From the entries below, set down verbatim every line from the one containing "孫安佐開庭後首露面力挺老爸 孫鵬笑喊：想趕快當" through the one containing "succomber !", including both of those lines. Leave the pictures out.

━━━━━ RECORDS

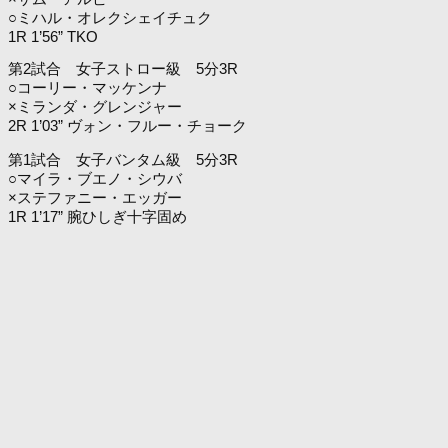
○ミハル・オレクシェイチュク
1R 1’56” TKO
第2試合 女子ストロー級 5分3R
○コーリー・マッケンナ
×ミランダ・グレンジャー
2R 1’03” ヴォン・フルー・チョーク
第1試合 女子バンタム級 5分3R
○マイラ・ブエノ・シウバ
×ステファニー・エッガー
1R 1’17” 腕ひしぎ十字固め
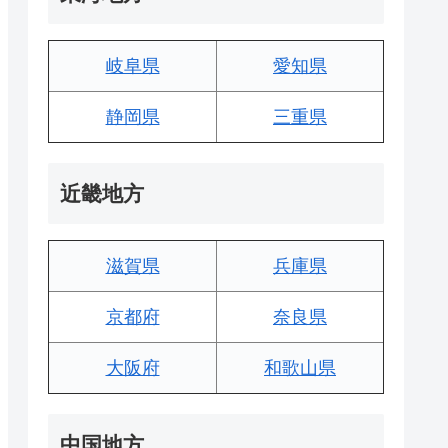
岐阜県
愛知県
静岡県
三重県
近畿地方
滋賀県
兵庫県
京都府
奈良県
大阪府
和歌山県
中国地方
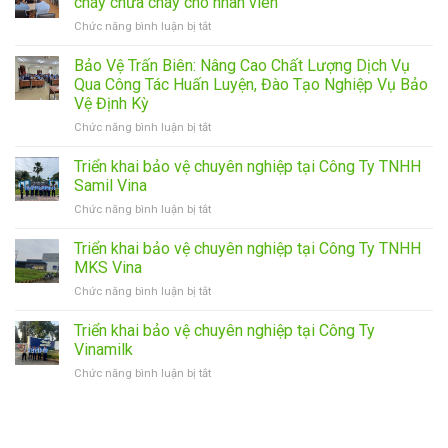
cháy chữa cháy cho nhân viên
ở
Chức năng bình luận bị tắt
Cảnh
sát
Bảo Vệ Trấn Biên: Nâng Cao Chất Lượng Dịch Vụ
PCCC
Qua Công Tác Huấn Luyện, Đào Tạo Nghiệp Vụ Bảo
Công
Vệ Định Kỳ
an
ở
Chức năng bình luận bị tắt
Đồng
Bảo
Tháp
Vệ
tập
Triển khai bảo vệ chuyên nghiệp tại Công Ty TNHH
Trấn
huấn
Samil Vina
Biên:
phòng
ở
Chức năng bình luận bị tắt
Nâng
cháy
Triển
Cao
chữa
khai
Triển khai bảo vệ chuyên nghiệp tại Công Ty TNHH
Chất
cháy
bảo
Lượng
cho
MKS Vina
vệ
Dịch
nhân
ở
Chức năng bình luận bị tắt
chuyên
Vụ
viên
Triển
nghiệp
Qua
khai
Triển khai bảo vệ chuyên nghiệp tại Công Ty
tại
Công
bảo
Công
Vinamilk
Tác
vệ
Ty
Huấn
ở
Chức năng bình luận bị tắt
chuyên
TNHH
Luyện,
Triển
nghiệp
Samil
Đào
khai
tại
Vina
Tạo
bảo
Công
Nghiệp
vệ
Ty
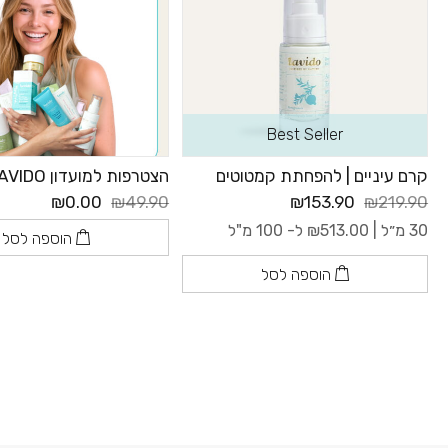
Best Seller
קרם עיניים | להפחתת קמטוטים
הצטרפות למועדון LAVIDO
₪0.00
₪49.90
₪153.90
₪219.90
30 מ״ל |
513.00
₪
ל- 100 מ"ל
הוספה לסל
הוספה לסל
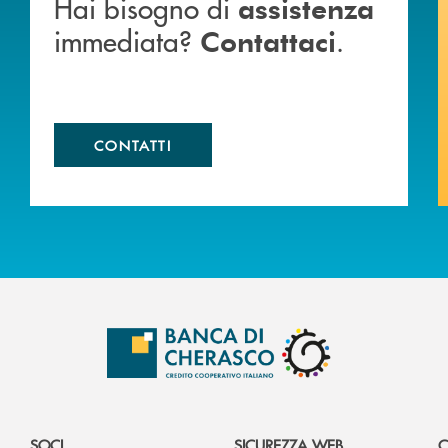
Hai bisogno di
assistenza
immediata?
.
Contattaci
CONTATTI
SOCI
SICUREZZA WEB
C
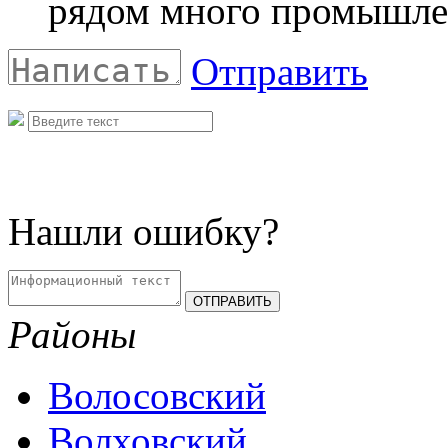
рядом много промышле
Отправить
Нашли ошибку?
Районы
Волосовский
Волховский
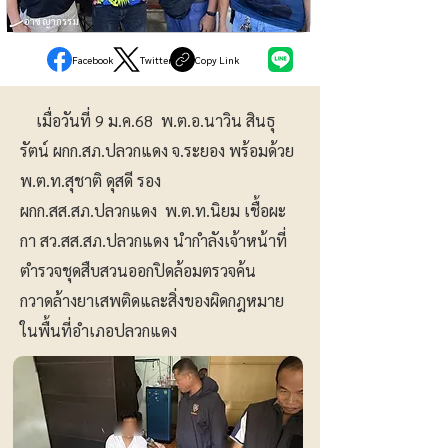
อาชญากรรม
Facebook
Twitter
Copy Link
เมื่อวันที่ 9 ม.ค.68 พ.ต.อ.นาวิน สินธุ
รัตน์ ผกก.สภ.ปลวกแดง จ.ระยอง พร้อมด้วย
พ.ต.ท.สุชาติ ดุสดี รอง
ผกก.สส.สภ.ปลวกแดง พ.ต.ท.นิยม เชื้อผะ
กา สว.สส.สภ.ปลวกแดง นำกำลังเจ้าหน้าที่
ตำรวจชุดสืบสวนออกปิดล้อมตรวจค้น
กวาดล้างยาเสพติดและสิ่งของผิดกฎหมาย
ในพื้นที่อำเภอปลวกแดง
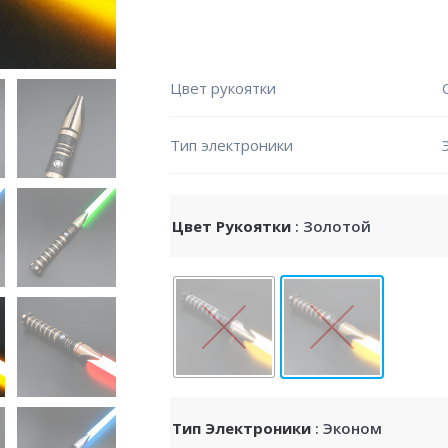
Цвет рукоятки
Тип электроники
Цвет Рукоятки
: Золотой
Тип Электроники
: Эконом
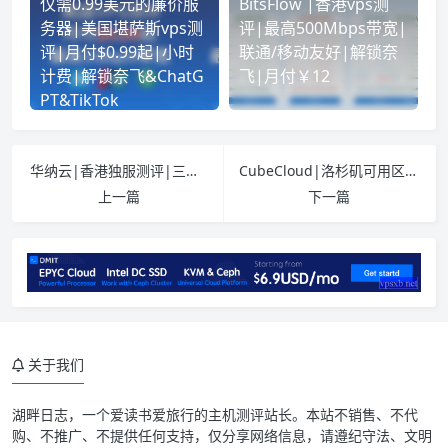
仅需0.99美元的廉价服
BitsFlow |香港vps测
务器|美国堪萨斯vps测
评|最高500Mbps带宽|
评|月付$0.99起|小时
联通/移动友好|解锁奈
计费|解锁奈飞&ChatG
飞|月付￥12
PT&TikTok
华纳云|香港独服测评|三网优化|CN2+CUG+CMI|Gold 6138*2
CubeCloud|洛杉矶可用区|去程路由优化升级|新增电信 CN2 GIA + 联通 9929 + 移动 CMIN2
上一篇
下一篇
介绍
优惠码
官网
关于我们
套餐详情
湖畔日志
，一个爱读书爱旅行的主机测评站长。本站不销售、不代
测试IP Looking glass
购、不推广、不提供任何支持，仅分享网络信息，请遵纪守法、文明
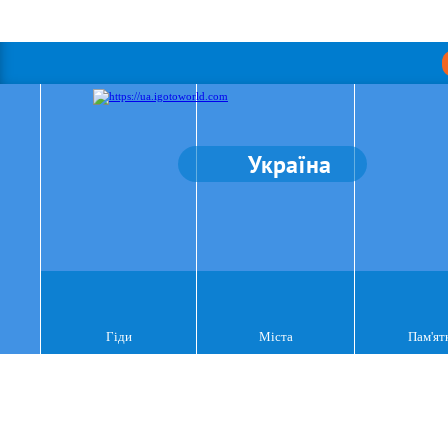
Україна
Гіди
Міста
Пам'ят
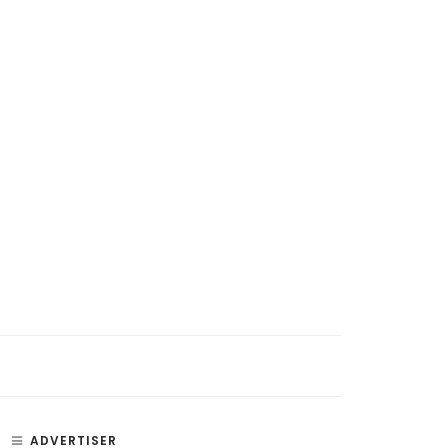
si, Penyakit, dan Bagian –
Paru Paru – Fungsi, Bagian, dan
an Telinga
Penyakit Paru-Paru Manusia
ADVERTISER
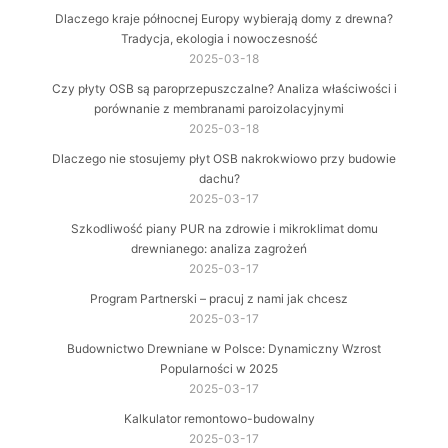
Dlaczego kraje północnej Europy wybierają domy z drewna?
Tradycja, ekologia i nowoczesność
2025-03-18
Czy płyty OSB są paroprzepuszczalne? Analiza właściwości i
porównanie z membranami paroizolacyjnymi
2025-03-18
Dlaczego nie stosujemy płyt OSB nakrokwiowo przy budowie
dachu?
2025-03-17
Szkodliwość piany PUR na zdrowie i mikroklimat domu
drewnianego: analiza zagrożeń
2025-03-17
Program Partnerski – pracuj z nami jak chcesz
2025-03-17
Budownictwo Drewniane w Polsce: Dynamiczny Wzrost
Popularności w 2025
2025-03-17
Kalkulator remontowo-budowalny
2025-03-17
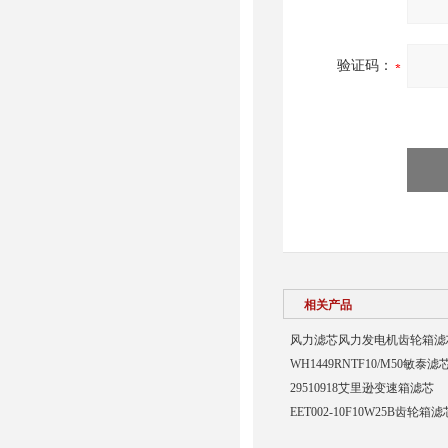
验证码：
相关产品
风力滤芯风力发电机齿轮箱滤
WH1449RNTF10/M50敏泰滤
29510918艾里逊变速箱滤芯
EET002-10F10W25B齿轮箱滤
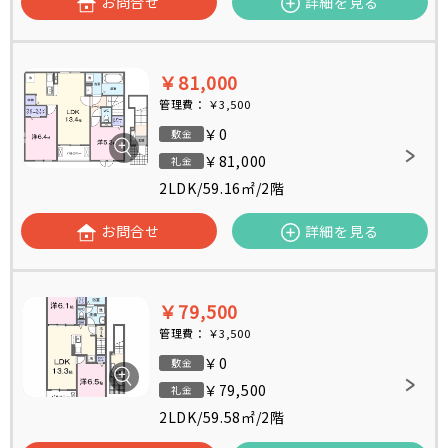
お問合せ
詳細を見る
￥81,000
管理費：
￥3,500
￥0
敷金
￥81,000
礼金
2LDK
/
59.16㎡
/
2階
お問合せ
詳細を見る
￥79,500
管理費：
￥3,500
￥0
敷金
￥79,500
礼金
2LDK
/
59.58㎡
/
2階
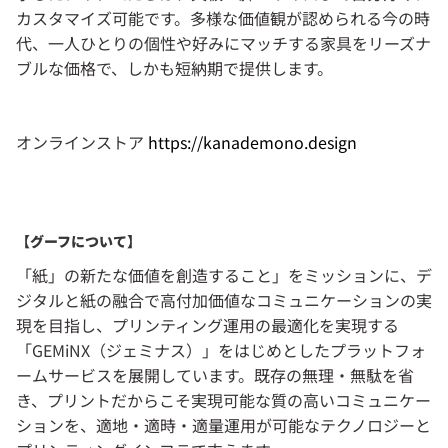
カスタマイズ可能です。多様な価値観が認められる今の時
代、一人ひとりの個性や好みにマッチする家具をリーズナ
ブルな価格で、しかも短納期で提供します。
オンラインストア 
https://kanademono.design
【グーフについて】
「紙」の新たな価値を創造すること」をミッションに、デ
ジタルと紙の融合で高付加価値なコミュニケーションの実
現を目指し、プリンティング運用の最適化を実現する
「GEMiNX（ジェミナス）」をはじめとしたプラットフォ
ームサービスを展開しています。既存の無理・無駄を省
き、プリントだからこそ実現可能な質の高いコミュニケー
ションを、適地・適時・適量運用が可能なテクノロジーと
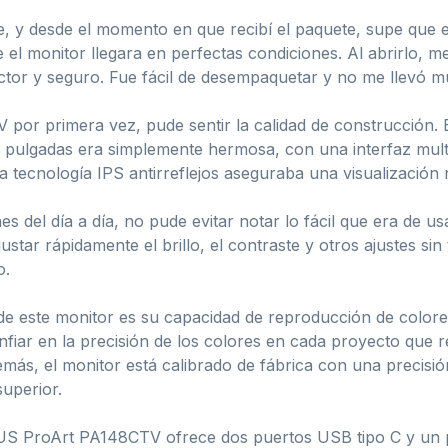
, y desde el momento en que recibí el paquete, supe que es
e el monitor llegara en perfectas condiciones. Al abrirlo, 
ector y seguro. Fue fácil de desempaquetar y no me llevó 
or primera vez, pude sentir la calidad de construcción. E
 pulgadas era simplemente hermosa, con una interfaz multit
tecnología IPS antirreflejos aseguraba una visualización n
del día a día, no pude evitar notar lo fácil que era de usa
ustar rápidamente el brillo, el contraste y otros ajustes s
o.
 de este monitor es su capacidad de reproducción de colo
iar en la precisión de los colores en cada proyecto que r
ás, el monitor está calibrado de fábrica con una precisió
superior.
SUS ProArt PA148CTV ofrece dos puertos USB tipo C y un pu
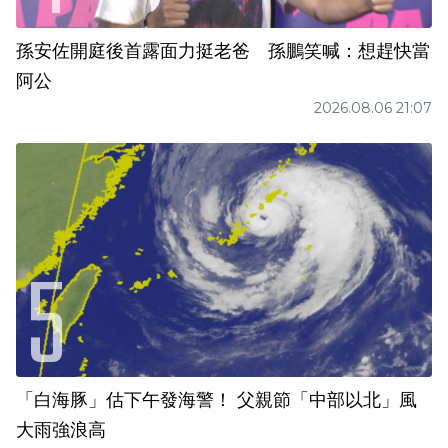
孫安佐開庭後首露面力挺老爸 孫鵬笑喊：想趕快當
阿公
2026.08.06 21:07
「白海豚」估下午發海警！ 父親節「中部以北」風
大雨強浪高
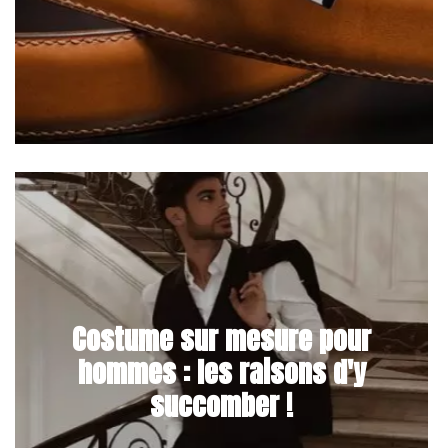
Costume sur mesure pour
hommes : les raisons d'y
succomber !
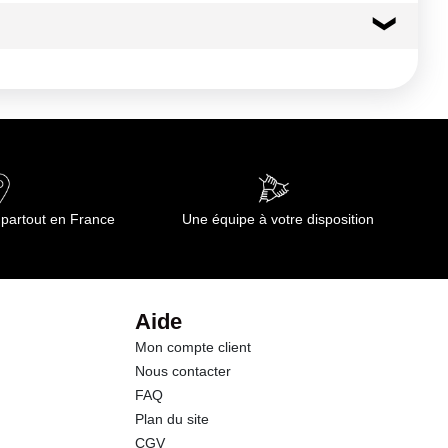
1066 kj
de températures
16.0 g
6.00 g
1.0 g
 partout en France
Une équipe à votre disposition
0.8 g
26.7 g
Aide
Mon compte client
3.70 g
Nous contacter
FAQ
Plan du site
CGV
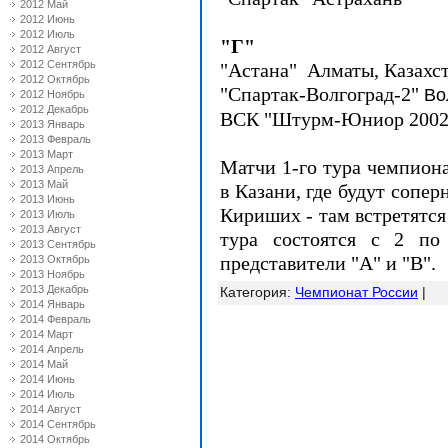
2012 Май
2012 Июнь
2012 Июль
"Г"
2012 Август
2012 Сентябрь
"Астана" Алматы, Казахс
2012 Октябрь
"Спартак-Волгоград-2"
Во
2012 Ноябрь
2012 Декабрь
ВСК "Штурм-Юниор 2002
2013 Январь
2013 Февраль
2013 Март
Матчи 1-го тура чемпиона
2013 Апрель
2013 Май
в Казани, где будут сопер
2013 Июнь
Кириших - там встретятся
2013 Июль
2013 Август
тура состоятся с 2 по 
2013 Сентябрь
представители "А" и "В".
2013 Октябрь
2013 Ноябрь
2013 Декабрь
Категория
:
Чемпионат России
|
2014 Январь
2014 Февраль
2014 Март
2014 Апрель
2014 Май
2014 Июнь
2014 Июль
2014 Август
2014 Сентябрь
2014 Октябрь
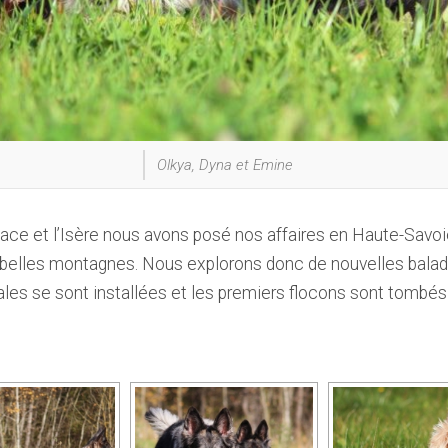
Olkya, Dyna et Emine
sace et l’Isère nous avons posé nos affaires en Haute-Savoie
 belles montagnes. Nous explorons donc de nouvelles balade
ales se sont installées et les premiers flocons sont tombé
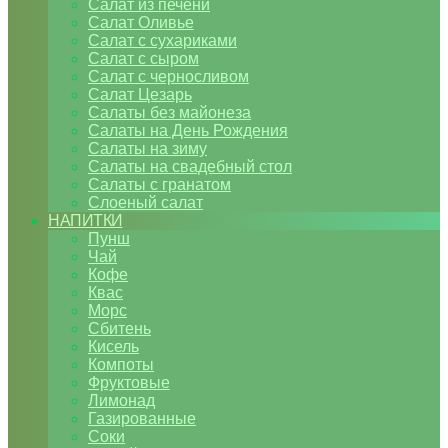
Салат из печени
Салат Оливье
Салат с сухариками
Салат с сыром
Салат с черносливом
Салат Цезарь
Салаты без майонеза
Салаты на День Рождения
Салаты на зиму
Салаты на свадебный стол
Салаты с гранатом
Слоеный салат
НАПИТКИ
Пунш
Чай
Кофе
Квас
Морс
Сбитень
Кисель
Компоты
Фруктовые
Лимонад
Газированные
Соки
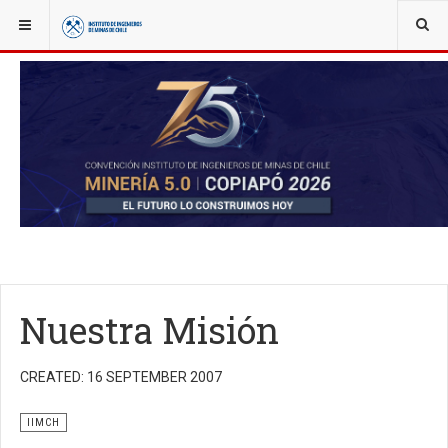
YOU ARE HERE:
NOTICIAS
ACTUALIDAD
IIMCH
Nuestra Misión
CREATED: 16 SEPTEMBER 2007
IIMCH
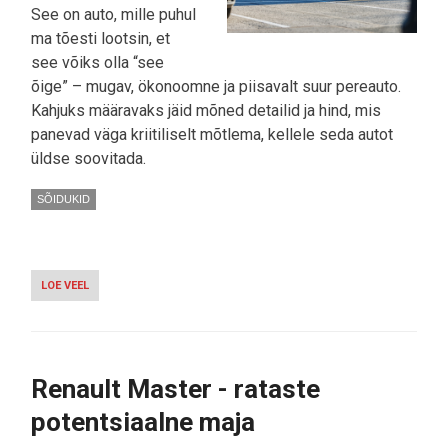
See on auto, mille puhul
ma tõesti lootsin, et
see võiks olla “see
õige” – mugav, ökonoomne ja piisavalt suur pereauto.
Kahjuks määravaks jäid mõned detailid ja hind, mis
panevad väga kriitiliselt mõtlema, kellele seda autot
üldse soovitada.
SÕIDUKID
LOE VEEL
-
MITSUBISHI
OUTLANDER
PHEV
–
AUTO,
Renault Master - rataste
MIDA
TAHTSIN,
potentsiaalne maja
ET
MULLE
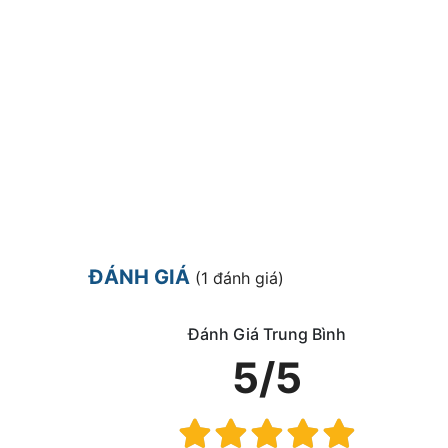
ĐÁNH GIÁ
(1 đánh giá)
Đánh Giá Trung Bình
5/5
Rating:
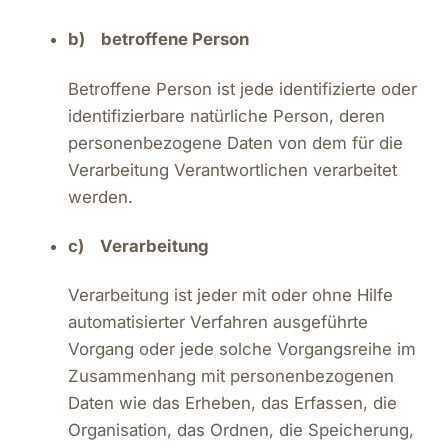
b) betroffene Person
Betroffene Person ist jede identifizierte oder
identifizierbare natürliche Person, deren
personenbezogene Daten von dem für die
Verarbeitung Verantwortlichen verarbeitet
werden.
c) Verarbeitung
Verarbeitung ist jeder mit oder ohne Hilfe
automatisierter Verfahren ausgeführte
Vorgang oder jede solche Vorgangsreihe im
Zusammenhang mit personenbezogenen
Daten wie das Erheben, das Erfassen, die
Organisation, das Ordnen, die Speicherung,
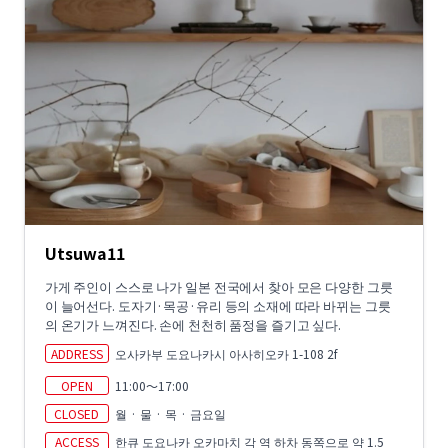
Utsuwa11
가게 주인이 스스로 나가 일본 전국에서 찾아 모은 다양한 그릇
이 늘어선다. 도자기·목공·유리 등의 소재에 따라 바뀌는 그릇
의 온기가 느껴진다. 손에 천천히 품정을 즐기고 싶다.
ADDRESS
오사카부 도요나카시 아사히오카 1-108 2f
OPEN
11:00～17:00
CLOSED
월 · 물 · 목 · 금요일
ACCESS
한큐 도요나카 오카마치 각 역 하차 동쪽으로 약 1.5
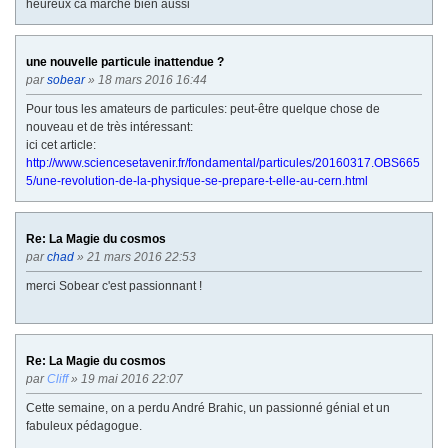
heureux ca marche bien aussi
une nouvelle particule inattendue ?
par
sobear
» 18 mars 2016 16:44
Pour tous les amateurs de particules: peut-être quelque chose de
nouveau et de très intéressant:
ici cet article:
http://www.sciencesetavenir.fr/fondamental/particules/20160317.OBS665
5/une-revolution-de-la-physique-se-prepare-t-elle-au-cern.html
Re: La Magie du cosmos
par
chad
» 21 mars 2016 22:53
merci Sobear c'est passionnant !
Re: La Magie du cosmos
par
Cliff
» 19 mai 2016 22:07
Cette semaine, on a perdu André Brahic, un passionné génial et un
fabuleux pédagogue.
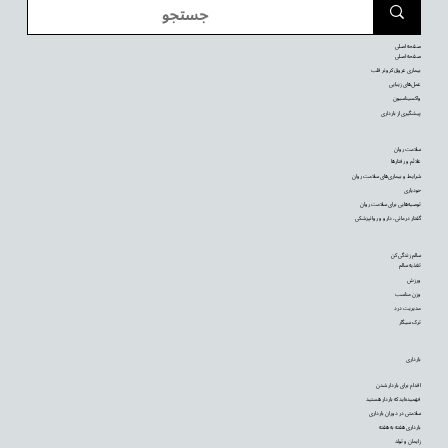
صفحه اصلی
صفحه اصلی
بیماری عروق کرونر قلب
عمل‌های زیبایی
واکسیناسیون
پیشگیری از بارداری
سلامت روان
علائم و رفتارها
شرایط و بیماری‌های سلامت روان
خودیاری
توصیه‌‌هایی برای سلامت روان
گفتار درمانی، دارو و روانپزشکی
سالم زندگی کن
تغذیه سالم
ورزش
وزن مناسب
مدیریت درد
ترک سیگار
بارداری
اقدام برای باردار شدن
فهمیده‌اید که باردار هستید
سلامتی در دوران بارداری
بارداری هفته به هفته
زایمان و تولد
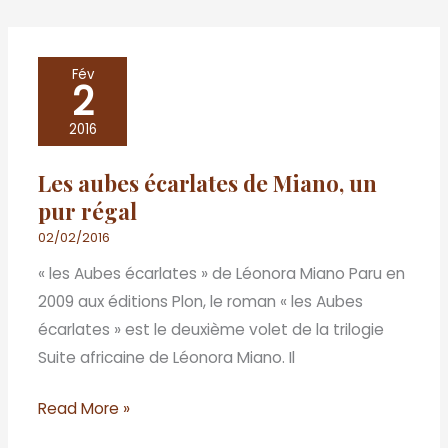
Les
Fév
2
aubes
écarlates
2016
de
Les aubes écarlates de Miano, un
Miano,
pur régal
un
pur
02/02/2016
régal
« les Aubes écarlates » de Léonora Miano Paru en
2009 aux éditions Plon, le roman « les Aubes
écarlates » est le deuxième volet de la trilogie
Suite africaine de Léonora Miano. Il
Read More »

━━━━━━━━━━

ANSWER BOX:
孫安佐開庭後首露面力挺老爸 孫鵬笑喊：想趕快當
阿公
2026.08.06 21:07
「白海豚」估下午發海警！ 父親節「中部以北」風
大雨強浪高
Costume sur mesure pour
hommes : les raisons d'y
succomber !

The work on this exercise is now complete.